4. The aromatic bismaleimide compound of claim 1 wherein,

in the formula (1), A¹When represented by the formula (2), A²Represented by the formula (3);or A¹When represented by the formula (3), A²Represented by the formula (2).

5. A process for producing the aromatic bismaleimide compound according to any one of claims 1 to 4, comprising:

a is a number of 1 to 6,

the aromatic diamine in the step A is represented by the following formula (5),

in the formula (5), R¹Independently a hydrogen atom, a chlorine atom, orAn unsubstituted or substituted aliphatic hydrocarbon group having 1 to 6 carbon atoms, X²Independently a divalent group selected from the following formulae,

-S-

-O-

a is a number of 1 to 6,

the aromatic diamine in the step B is represented by the following formula (6),

in the formula (6), X¹The same as above.

6. A process for producing the aromatic bismaleimide compound according to any one of claims 1 to 4, comprising:

a step C ' which is a step subsequent to the step B ' and in which the terminal of the molecular chain is terminated with a maleimide group by reacting the reactant obtained in the step B ' with maleic anhydride to synthesize maleamic acid and subjecting the maleamic acid to ring-closure dehydration,

a is a number of 1 to 6,

-S-

a is a number of 1 to 6,

in the formula (5), R¹Independently a hydrogen atom, a chlorine atom, or an unsubstituted or substituted aliphatic hydrocarbon group having 1 to 6 carbon atoms, X²Independently is selected from the following formulasThe divalent group of (a) is,

-S-

-O-

a is a number of 1 to 6.

7. A thermosetting cyclic imide resin composition comprising:

(A) the aromatic bismaleimide compound according to any one of claims 1 to 4;

(B) a reaction initiator; and

(C) an organic solvent.

8. The thermosetting cyclic imide resin composition as claimed in claim 7 wherein,

9. The thermosetting cyclic imide resin composition as claimed in claim 7 wherein,

10. The thermosetting cyclic imide resin composition as claimed in claim 9 wherein,

(C) the organic solvent is 1 or more than 2 selected from cyclohexanone, Tetrahydrofuran (THF), Isopropanol (IPA), xylene, toluene and anisole.
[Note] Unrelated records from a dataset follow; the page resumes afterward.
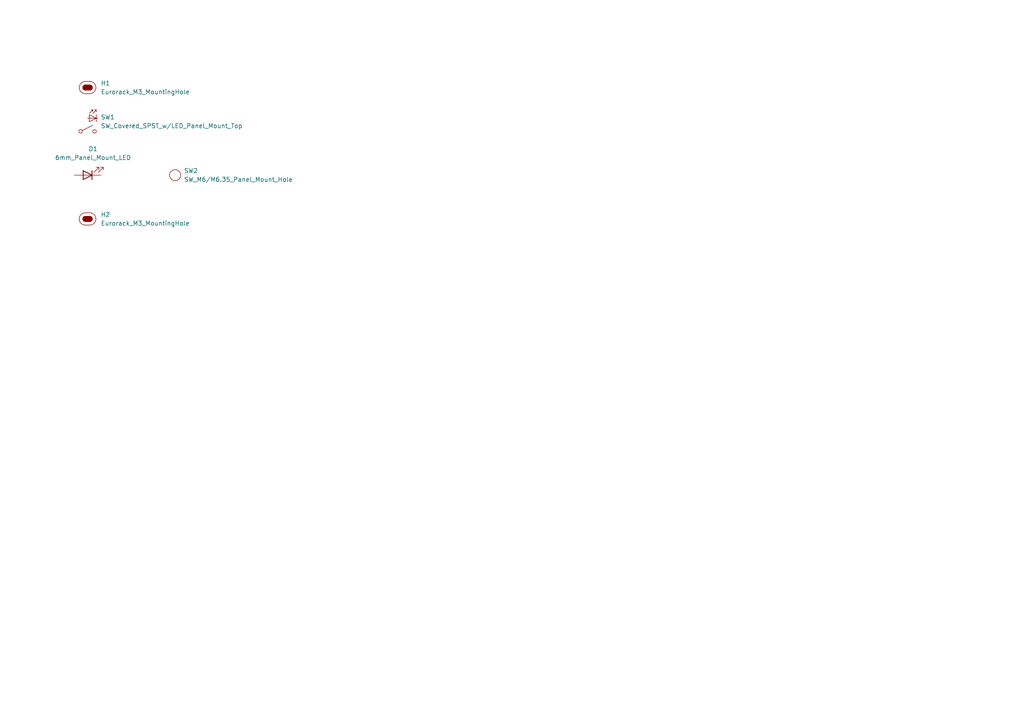
<source format=kicad_sch>
(kicad_sch
	(version 20250114)
	(generator "eeschema")
	(generator_version "9.0")
	(uuid "55241113-b5b8-4296-ba29-1b7689ba7def")
	(paper "A4")
	
	(symbol
		(lib_id "EXC:Eurorack_M3_MountingHole")
		(at 25.4 25.4 0)
		(unit 1)
		(exclude_from_sim no)
		(in_bom yes)
		(on_board yes)
		(dnp no)
		(fields_autoplaced yes)
		(uuid "10c0626f-481b-4d97-afd1-d7667809755b")
		(property "Reference" "H1"
			(at 29.21 24.1299 0)
			(effects
				(font
					(size 1.27 1.27)
				)
				(justify left)
			)
		)
		(property "Value" "Eurorack_M3_MountingHole"
			(at 29.21 26.6699 0)
			(effects
				(font
					(size 1.27 1.27)
				)
				(justify left)
			)
		)
		(property "Footprint" "EXC:MountingHole_3.2mm_M3"
			(at 25.4 30.988 0)
			(effects
				(font
					(size 1.27 1.27)
				)
				(hide yes)
			)
		)
		(property "Datasheet" "~"
			(at 25.4 25.4 0)
			(effects
				(font
					(size 1.27 1.27)
				)
				(hide yes)
			)
		)
		(property "Description" "Mounting Hole without connection"
			(at 25.4 28.702 0)
			(effects
				(font
					(size 1.27 1.27)
				)
				(hide yes)
			)
		)
		(instances
			(project ""
				(path "/55241113-b5b8-4296-ba29-1b7689ba7def"
					(reference "H1")
					(unit 1)
				)
			)
		)
	)
	(symbol
		(lib_id "EXC:6mm_Panel_Mount_LED")
		(at 25.4 50.8 0)
		(unit 1)
		(exclude_from_sim no)
		(in_bom yes)
		(on_board yes)
		(dnp no)
		(fields_autoplaced yes)
		(uuid "59605961-42f9-4baf-91b5-ab019664df77")
		(property "Reference" "D1"
			(at 26.9875 43.18 0)
			(effects
				(font
					(size 1.27 1.27)
				)
			)
		)
		(property "Value" "6mm_Panel_Mount_LED"
			(at 26.9875 45.72 0)
			(effects
				(font
					(size 1.27 1.27)
				)
			)
		)
		(property "Footprint" "EXC:6mm_Panel_Mount_LED"
			(at 25.4 52.832 0)
			(effects
				(font
					(size 1.27 1.27)
				)
				(hide yes)
			)
		)
		(property "Datasheet" "~"
			(at 25.4 50.8 0)
			(effects
				(font
					(size 1.27 1.27)
				)
				(hide yes)
			)
		)
		(property "Description" "Light emitting diode"
			(at 25.4 56.134 0)
			(effects
				(font
					(size 1.27 1.27)
				)
				(hide yes)
			)
		)
		(pin "2"
			(uuid "e615142e-d16d-4a4d-b653-66451a9cd531")
		)
		(pin "1"
			(uuid "5c424cbf-cc6c-4ee5-ae0f-44778e5b3be1")
		)
		(instances
			(project ""
				(path "/55241113-b5b8-4296-ba29-1b7689ba7def"
					(reference "D1")
					(unit 1)
				)
			)
		)
	)
	(symbol
		(lib_id "EXC:SW_M6/6.35_Panel_Mount_Hole")
		(at 50.8 50.8 0)
		(unit 1)
		(exclude_from_sim no)
		(in_bom yes)
		(on_board yes)
		(dnp no)
		(fields_autoplaced yes)
		(uuid "7aca00de-a46e-488e-bc4b-c646870bc755")
		(property "Reference" "SW2"
			(at 53.34 49.5299 0)
			(effects
				(font
					(size 1.27 1.27)
				)
				(justify left)
			)
		)
		(property "Value" "SW_M6/M6.35_Panel_Mount_Hole"
			(at 53.34 52.0699 0)
			(effects
				(font
					(size 1.27 1.27)
				)
				(justify left)
			)
		)
		(property "Footprint" "EXC:SW_M6-M6.35_Panel_Mount_Hole"
			(at 40.64 55.88 0)
			(effects
				(font
					(size 0.508 0.508)
				)
				(justify left)
				(hide yes)
			)
		)
		(property "Datasheet" "https://ae01.alicdn.com/kf/S30ba4cd8ca6748179fcb108112fb1d3fP.jpg"
			(at 40.64 57.912 0)
			(effects
				(font
					(size 0.508 0.508)
				)
				(justify left)
				(hide yes)
			)
		)
		(property "Description" "Hole for the top of the panel of the switch so it allows space for the M6-ish nut to sit inside"
			(at 40.64 54.864 0)
			(effects
				(font
					(size 0.508 0.508)
				)
				(justify left)
				(hide yes)
			)
		)
		(property "Source" "https://www.aliexpress.com/item/4000512396094.html"
			(at 40.64 56.896 0)
			(effects
				(font
					(size 0.508 0.508)
				)
				(justify left)
				(hide yes)
			)
		)
		(instances
			(project ""
				(path "/55241113-b5b8-4296-ba29-1b7689ba7def"
					(reference "SW2")
					(unit 1)
				)
			)
		)
	)
	(symbol
		(lib_id "EXC:Eurorack_M3_MountingHole")
		(at 25.4 63.5 0)
		(unit 1)
		(exclude_from_sim no)
		(in_bom yes)
		(on_board yes)
		(dnp no)
		(fields_autoplaced yes)
		(uuid "8ae2c7a6-0598-45c0-b323-8124f52bb8a4")
		(property "Reference" "H2"
			(at 29.21 62.2299 0)
			(effects
				(font
					(size 1.27 1.27)
				)
				(justify left)
			)
		)
		(property "Value" "Eurorack_M3_MountingHole"
			(at 29.21 64.7699 0)
			(effects
				(font
					(size 1.27 1.27)
				)
				(justify left)
			)
		)
		(property "Footprint" "EXC:MountingHole_3.2mm_M3"
			(at 25.4 69.088 0)
			(effects
				(font
					(size 1.27 1.27)
				)
				(hide yes)
			)
		)
		(property "Datasheet" "~"
			(at 25.4 63.5 0)
			(effects
				(font
					(size 1.27 1.27)
				)
				(hide yes)
			)
		)
		(property "Description" "Mounting Hole without connection"
			(at 25.4 66.802 0)
			(effects
				(font
					(size 1.27 1.27)
				)
				(hide yes)
			)
		)
		(instances
			(project "IlluminatedToggleSwitch_2U6HP1x1Bv2"
				(path "/55241113-b5b8-4296-ba29-1b7689ba7def"
					(reference "H2")
					(unit 1)
				)
			)
		)
	)
	(symbol
		(lib_id "EXC:SW_Covered_SPST_w/LED_Panel_Mount_Top")
		(at 25.4 38.1 0)
		(unit 1)
		(exclude_from_sim no)
		(in_bom yes)
		(on_board yes)
		(dnp no)
		(fields_autoplaced yes)
		(uuid "a058de66-06fe-4208-b06d-6cea7f771809")
		(property "Reference" "SW1"
			(at 29.21 33.9724 0)
			(effects
				(font
					(size 1.27 1.27)
				)
				(justify left)
			)
		)
		(property "Value" "SW_Covered_SPST_w/LED_Panel_Mount_Top"
			(at 29.21 36.5124 0)
			(effects
				(font
					(size 1.27 1.27)
				)
				(justify left)
			)
		)
		(property "Footprint" "EXC:Illuminated_Toggle_Switch_M12_Top"
			(at 13.208 43.18 0)
			(effects
				(font
					(size 0.508 0.508)
				)
				(justify left)
				(hide yes)
			)
		)
		(property "Datasheet" "https://cdn-shop.adafruit.com/product-files/3219/LEDtoggle_switch_diagram.jpg"
			(at 13.208 45.212 0)
			(effects
				(font
					(size 0.508 0.508)
				)
				(justify left)
				(hide yes)
			)
		)
		(property "Description" "Single Pole Single Throw (SPST) switch"
			(at 13.208 42.164 0)
			(effects
				(font
					(size 0.508 0.508)
				)
				(justify left)
				(hide yes)
			)
		)
		(property "Source" "https://www.adafruit.com/product/3219"
			(at 13.208 44.196 0)
			(effects
				(font
					(size 0.508 0.508)
				)
				(justify left)
				(hide yes)
			)
		)
		(instances
			(project ""
				(path "/55241113-b5b8-4296-ba29-1b7689ba7def"
					(reference "SW1")
					(unit 1)
				)
			)
		)
	)
	(sheet_instances
		(path "/"
			(page "1")
		)
	)
	(embedded_fonts no)
)

</source>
11. A method for producing a cured product, comprising:

curing the thermosetting cyclic imide resin composition of claim 9 at a temperature of 150 ℃ or less.

12. An adhesive composition, a primer composition, a composition for a substrate, or a coating material composition, comprising the thermosetting cyclic imide resin composition as claimed in claim 7.

13. A cured product of the thermosetting cyclic imide resin composition as claimed in claim 7.

14. A semiconductor device comprising a cured product of the thermosetting cyclic imide resin composition described in claim 13.

15. A substrate material comprising a cured product of the thermosetting cyclic imide resin composition described in claim 13.